Dunque, da una parte i limiti di analisi, di prassi, di concezione dell'avanguardia nel rapporto con la classe da parte della sinistra storica, in particolare del PCI degli anni del dopoguerra e dall’altra operaismo, che nasce proprio all'interno (ma non solo) del campo comunista, costituiscono la base, il terreno fertile su cui è nata un’inedita configurazione della sinistra rivoluzionaria in Italia.

Tutto il resto: trotzkisti, bordighisti, anarchici, i partitini maoisti pronti a dividersi in tante linee colorate, lo stesso movimento studentesco nel filone Avanguardia Operaia, sono state solo fuffa. Solo una menzione moderatamente positiva su questi ultimi del MS e di AO, ma soltanto perché hanno raccolto nella situazione concreta delle università in fermento l'azione politica delle avanguardie del movimento studentesco nel '68. Di fatto, sul piano dell'analisi hanno solo saputo riprodurre i classici in modo pedissequo e dottrinario. E, finita l’esplosione sociale del biennio ’68 e ’69, sono rifluiti in esperienze che di rivoluzionario avevano ben poco, fino all’esperienza di Democrazia Proletaria.

Sempre in quegli anni, un discorso a parte lo meritano le Brigate Rosse, che però hanno rappresentato nella sinistra rivoluzionaria l'importazione delle esperienze che si rifanno al “foco guerrillero”, i Tupamaros in particolare, come forma di un conflitto elitario, seppur a presenza operaia e proletaria, privo però di masse armate insurrezionali, in una sorta di scontro tra apparati in un'Italia e un sistema mondo che andavano verso una ristrutturazione capitalistica e che vedeva mutati i soggetti sociali. Il partito armato per definizione, che non vive la composizione sociale, che analizza la fase secondo schemi terzointernazionalisti di categorie ontologicamente indiscutibili, la cui azione sarebbe sufficiente a spostare equilibri e rapporti di forza (in peggio vien da dire!): che cosa può essere se non la variante togliattana del partito ortodosso, ma con la pistola?

Al di là dei libretti rossi nell’Italia della seconda metà del Novecento, c'è stata solo la feconda comparsa dell'operaismo.

Sgombriamo dunque il campo da tutto ciò che si è connotato come sinistra rivoluzionaria, ma che non ha saputo essere all'altezza per dogmatismo, per prosecuzioni di di battaglie politiche anacronistiche, tutte interne al movimento comunista, ma di altri contesti e di altre epoche.

+++++

- **Descrizione del problema**
Restituisci, copiandolo senza cambiamenti, tutto ciò che nel brano sulla sinistra rivoluzionaria in Italia va da "Al di là dei" giù fino a "di altre epoche.".

Dati del testo estratto dalla pagina:
+++++

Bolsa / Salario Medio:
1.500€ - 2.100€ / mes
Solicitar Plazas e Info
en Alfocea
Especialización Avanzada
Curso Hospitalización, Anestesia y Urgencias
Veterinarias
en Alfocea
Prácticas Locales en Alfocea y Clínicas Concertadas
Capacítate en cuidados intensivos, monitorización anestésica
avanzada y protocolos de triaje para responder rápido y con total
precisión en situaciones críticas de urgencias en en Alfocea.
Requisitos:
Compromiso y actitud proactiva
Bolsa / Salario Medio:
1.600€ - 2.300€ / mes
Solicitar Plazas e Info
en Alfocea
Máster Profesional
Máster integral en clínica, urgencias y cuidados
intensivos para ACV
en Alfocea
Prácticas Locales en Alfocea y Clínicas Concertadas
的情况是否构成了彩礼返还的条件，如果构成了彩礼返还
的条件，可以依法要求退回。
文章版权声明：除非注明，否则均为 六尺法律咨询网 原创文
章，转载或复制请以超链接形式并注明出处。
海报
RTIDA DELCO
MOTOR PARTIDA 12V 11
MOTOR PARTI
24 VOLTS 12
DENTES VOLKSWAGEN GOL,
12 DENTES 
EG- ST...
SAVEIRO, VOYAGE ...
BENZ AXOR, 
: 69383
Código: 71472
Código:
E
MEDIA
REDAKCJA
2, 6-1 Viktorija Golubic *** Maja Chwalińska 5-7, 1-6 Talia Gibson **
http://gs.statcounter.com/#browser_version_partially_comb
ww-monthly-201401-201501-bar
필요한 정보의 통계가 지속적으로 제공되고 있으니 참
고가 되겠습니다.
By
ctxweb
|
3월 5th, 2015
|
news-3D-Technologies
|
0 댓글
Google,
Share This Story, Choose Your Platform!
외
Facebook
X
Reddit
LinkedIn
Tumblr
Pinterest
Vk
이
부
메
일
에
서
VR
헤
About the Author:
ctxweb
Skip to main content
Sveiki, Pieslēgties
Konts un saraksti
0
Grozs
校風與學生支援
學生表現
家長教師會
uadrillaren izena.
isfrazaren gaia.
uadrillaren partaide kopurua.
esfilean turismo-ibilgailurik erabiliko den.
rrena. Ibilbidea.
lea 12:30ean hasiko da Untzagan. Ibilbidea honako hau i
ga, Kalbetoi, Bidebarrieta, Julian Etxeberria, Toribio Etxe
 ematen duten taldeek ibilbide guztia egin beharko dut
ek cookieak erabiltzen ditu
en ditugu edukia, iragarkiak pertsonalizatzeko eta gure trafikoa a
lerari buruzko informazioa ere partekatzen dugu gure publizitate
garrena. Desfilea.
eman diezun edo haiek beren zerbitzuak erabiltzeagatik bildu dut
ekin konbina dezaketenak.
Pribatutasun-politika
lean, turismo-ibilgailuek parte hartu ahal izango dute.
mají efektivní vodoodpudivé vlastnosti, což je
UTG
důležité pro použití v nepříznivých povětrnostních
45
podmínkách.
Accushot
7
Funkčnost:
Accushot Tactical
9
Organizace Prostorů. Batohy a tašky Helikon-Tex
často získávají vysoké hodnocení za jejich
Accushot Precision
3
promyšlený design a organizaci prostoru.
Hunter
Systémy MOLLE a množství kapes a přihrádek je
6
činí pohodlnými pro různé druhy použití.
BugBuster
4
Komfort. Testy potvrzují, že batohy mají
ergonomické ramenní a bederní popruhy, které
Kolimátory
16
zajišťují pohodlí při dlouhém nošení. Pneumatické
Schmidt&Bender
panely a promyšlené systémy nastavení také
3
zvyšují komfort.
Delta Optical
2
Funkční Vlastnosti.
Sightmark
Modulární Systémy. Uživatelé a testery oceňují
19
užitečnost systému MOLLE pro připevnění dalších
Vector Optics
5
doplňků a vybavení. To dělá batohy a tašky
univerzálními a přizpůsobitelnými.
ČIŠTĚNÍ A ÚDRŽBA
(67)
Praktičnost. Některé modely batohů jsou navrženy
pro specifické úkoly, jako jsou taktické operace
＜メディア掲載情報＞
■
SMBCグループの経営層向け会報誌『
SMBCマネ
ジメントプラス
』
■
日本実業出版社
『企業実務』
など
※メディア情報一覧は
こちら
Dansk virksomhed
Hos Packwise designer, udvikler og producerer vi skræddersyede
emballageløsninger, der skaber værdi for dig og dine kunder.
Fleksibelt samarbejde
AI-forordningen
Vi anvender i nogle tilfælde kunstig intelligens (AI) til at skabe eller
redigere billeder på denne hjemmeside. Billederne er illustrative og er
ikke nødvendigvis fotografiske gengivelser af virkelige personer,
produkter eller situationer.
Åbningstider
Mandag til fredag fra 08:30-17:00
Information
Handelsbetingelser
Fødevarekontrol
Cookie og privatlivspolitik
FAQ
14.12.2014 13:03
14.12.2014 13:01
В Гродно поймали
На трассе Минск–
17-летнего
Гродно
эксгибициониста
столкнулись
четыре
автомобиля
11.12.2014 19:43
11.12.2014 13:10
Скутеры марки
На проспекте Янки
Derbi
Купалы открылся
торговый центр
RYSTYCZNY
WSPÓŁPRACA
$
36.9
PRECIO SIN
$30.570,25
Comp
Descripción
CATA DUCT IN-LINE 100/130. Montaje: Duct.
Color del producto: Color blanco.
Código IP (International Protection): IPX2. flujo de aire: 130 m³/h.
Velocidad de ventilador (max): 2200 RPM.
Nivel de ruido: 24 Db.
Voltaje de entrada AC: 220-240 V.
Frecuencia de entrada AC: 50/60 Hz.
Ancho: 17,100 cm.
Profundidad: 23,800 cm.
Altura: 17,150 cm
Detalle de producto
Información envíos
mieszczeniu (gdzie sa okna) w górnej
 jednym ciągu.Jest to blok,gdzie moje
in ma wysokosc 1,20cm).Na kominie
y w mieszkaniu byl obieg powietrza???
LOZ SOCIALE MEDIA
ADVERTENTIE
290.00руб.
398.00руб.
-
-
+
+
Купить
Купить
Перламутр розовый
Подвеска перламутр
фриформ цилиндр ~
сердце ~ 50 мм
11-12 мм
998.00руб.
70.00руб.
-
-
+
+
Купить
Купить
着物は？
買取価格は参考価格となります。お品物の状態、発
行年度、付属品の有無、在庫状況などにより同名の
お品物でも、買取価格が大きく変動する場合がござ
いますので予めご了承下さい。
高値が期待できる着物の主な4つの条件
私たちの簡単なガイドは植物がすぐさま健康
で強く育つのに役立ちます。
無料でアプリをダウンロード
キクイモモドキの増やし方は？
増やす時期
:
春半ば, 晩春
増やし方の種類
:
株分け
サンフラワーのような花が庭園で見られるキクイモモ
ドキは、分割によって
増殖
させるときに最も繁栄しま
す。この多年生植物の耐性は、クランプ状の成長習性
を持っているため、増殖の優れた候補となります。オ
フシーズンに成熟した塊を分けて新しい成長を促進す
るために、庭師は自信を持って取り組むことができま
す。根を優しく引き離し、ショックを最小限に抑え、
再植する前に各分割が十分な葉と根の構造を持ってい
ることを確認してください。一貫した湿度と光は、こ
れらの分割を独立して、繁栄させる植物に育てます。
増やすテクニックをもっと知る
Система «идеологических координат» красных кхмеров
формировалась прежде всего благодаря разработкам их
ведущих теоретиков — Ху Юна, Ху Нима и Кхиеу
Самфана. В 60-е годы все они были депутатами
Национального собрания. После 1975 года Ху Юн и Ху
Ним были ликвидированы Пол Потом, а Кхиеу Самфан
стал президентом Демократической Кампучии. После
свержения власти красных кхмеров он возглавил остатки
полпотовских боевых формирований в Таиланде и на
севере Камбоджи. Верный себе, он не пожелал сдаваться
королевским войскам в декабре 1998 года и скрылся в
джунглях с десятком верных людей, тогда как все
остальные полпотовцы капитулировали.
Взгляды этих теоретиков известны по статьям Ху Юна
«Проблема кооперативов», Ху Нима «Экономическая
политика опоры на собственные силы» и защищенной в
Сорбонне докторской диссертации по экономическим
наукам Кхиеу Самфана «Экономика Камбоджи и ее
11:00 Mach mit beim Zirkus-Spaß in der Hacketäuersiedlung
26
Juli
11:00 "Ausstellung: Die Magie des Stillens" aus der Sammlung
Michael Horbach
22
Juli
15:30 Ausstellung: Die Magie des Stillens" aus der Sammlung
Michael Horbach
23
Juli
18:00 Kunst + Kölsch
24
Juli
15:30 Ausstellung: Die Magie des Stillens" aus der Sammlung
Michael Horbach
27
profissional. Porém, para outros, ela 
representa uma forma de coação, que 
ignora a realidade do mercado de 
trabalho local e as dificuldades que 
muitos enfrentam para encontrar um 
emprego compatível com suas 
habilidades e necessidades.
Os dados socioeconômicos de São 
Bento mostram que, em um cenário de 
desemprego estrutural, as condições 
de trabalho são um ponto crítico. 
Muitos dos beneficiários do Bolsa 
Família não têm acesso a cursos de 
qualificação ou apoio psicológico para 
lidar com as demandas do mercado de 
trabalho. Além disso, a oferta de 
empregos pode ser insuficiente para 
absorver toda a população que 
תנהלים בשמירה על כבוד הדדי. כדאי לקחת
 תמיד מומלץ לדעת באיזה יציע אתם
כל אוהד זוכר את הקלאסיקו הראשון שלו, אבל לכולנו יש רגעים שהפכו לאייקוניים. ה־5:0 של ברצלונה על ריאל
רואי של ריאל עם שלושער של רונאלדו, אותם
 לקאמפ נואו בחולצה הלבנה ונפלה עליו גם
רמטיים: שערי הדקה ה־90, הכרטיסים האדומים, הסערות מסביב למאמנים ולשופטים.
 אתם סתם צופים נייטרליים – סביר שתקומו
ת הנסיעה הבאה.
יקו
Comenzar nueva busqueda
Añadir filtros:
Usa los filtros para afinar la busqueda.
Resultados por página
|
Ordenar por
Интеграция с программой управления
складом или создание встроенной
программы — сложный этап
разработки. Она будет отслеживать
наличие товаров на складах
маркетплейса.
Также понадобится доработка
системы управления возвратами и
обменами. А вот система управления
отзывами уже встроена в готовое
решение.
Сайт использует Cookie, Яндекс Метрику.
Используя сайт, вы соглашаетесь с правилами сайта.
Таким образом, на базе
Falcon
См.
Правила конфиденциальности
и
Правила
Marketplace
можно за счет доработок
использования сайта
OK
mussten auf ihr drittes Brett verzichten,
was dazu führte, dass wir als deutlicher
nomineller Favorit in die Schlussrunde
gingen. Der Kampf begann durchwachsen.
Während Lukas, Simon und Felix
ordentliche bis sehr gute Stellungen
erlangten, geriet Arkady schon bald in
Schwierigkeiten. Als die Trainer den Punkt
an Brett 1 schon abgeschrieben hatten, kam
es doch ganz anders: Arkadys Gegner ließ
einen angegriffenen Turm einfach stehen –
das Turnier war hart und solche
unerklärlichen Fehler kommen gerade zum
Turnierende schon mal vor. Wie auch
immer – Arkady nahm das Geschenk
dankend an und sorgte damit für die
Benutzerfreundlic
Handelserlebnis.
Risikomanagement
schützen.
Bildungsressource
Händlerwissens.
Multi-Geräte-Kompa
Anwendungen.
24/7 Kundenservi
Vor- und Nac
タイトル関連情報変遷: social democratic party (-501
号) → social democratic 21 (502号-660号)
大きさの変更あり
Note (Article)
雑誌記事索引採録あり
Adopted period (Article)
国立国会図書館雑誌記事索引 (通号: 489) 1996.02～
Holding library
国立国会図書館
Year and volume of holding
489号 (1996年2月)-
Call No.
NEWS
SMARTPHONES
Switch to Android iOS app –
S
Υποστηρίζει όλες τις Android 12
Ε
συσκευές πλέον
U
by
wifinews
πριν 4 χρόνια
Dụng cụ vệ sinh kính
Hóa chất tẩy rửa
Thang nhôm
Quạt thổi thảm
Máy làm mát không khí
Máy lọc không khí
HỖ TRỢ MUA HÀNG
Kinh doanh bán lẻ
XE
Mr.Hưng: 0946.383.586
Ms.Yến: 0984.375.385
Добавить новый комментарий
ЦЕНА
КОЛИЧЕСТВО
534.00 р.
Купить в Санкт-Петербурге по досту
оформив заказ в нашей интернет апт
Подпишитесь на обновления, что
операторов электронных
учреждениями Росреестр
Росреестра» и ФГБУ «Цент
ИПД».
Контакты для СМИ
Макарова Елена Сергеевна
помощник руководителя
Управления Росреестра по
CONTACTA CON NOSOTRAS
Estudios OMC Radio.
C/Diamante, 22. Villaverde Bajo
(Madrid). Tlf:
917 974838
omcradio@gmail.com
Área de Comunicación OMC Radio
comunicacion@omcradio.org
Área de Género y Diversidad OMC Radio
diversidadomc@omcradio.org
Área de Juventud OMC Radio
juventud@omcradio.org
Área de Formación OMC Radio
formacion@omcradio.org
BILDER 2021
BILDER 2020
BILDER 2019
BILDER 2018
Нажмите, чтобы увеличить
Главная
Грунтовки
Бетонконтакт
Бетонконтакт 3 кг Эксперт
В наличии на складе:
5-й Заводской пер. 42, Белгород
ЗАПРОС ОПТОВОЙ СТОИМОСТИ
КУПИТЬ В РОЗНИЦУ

+++++

- **Soluzione dell'esercizio**
Al di là dei libretti rossi nell’Italia della seconda metà del Novecento, c'è stata solo la feconda comparsa dell'operaismo.

Sgombriamo dunque il campo da tutto ciò che si è connotato come sinistra rivoluzionaria, ma che non ha saputo essere all'altezza per dogmatismo, per prosecuzioni di di battaglie politiche anacronistiche, tutte interne al movimento comunista, ma di altri contesti e di altre epoche.